Your answer should be the lines from the one with "Opgericht in 1981" to the end of the data below, both included, exact and free of pictures.

[[ DATA SHOWN open ]]

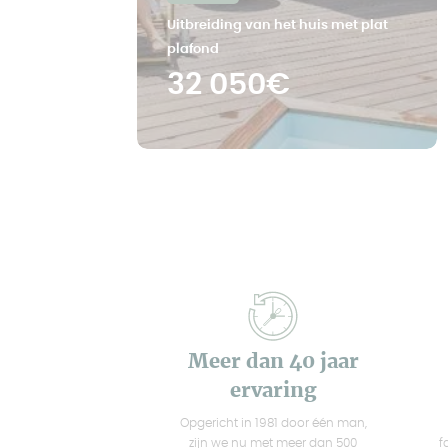
Uitbreiding van het huis met plat
plafond
32 050€
Meer dan 40 jaar
ervaring
Opgericht in 1981 door één man,
zijn we nu met meer dan 500
f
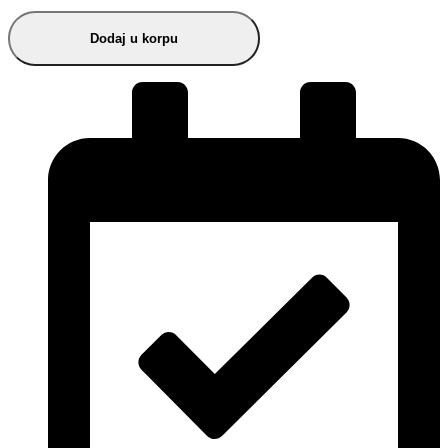
Dodaj u korpu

[[ DATA SHOWN closed ]]

**RESPONSE TO THE EXERCISE:**
Opgericht in 1981 door één man,
zijn we nu met meer dan 500
f
Dodaj u korpu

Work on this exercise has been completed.